Low molecular weight precursor applicable for Alzheimer disease drugs synthesis (AChE and BChE inhibition, BACE inhibition, antioxidant properties and in silico modulation)

Alzheimer disease (AD) is the most common cause of progressive dementia in the elderly population, with prevalence of 5% after 65 year of age and is increasing to about 30% in people over 85 year. AD is a neurodegenerative and incurable disease. Currently, three inhibitors of acetylcholinesterase (AChE), galantamine, donepezil and rivastigmine, and one inhibitor of N-methyl-d-aspartate (NMDA) receptor are available as drugs for amelioration of the disease. Demand to prepare drugs for the therapy providing at least relieve of symptoms remains. In this experiment, the ability of standards (donepezil, galantamine, huperzine A, tacrine and 7-methoxytacrine) and precursors used for synthesis of new AD drugs (l-tryptophan, pyridoxine B6, tryptamine, acridine, chinoline, isochinoline, indole, pyridine and piperidine) to inhibit AChE, BChE and BACE or to have the antioxidant properties were determined. The results were compared using statistical expression of the relationship between the performed tests. In this experiment, IC50 for every one method and every compound were found. Beside this, prediction of free energy in a link to ln(IC50) was assessed using in silico tests. This article focuses on possibility to find the most suitable chemical precursors to be used in the next development of drugs for AD.

■ **Given information**
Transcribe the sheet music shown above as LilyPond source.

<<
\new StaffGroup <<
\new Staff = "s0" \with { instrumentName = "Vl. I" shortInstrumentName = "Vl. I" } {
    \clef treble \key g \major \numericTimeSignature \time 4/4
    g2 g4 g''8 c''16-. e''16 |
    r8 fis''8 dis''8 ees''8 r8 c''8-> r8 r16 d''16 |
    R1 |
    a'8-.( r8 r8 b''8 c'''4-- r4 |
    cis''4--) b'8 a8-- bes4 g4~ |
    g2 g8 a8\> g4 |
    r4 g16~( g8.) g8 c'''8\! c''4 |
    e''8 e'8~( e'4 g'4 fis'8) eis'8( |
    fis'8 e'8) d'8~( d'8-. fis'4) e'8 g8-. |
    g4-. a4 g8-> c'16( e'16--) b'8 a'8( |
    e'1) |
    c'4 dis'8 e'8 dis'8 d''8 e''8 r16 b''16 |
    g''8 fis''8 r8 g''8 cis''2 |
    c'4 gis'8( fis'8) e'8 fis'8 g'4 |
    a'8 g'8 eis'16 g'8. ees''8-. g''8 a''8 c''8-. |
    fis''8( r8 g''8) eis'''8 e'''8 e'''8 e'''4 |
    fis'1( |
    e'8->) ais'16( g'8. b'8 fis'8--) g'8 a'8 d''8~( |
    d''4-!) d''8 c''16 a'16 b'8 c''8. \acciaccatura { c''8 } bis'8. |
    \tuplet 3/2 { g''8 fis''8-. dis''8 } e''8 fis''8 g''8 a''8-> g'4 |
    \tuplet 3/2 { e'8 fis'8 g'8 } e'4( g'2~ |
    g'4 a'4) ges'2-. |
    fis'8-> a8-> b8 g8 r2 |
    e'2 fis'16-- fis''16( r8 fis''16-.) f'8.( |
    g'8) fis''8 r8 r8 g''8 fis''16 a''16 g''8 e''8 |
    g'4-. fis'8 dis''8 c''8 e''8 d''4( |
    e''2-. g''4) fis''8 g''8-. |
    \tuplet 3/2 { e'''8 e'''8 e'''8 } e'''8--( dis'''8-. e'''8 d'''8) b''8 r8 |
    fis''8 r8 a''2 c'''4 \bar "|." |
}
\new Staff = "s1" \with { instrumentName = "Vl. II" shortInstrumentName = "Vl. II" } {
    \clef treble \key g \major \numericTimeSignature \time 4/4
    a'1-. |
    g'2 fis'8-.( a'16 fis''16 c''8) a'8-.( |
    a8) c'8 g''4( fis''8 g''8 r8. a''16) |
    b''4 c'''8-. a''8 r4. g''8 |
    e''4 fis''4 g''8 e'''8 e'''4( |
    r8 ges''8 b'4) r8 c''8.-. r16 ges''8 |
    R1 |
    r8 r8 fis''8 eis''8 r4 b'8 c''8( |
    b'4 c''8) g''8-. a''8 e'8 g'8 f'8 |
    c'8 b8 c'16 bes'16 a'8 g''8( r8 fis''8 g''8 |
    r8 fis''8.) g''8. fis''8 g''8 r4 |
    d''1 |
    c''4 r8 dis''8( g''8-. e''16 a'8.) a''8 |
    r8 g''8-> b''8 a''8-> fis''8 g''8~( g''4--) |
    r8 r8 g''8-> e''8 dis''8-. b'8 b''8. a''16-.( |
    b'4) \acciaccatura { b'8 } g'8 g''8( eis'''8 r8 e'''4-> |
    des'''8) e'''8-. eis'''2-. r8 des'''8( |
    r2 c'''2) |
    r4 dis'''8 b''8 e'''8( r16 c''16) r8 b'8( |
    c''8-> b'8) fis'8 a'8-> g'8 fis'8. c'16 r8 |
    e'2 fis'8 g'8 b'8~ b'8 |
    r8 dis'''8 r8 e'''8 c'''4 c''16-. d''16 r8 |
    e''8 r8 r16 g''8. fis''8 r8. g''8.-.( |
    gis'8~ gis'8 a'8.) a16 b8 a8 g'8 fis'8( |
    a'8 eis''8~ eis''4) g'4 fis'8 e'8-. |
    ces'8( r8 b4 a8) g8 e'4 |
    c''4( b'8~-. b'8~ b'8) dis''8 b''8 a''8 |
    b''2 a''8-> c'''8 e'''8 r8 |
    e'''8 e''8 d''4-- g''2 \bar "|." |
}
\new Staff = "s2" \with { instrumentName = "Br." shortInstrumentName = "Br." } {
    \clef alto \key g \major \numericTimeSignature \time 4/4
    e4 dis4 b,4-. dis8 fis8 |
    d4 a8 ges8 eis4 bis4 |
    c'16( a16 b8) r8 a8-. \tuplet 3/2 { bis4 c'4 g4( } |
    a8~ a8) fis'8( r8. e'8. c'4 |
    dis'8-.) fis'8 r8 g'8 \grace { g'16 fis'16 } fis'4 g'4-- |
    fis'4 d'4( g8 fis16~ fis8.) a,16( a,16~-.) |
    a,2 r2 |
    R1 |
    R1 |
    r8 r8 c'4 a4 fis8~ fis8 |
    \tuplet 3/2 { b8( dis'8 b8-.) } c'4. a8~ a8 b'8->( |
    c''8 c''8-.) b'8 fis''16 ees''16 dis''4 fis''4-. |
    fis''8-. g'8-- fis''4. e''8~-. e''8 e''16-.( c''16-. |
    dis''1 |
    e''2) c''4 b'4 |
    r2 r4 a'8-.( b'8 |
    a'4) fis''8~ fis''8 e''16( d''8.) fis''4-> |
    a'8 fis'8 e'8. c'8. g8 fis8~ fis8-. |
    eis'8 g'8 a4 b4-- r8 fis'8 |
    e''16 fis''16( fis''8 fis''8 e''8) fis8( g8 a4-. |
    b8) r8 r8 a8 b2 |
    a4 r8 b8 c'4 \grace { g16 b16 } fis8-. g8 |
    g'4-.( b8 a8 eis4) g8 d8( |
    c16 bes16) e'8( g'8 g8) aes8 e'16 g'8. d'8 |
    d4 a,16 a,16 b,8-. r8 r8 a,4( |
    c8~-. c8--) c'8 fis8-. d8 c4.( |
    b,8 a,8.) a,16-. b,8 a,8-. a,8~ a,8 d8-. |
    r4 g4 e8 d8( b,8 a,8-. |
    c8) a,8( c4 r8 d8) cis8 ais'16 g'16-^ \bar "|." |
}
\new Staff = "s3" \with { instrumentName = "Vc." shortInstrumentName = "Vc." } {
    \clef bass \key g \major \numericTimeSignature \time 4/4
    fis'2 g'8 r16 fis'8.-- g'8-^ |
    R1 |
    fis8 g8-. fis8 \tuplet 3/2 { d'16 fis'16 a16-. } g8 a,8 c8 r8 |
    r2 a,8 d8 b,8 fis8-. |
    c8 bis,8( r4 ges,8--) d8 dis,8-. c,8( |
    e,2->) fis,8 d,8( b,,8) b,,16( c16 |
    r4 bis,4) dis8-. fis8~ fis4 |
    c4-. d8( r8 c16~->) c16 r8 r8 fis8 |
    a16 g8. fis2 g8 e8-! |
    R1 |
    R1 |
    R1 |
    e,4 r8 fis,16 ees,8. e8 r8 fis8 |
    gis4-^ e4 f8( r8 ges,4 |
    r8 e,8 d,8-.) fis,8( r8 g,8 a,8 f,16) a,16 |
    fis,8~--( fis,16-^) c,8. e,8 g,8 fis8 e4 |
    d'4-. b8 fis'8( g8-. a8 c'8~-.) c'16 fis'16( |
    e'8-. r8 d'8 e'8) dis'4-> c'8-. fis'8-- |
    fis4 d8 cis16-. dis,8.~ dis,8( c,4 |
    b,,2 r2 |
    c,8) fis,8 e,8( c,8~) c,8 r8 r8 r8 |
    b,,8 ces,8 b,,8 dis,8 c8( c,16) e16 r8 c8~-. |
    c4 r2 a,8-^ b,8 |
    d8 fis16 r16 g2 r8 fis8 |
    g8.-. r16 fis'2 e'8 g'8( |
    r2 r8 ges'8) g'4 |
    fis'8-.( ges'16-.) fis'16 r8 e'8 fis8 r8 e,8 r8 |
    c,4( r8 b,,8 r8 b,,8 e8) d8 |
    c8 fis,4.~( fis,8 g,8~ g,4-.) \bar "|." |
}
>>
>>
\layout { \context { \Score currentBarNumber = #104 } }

■ **Your task**
Can you reproduce, word for word, the part of the Alzheimer disease drug precursor text above that opens with the words containing "Low molecular weight" and closes with "in silico modulation)"?

■ **Solution to this task**
Low molecular weight precursor applicable for Alzheimer disease drugs synthesis (AChE and BChE inhibition, BACE inhibition, antioxidant properties and in silico modulation)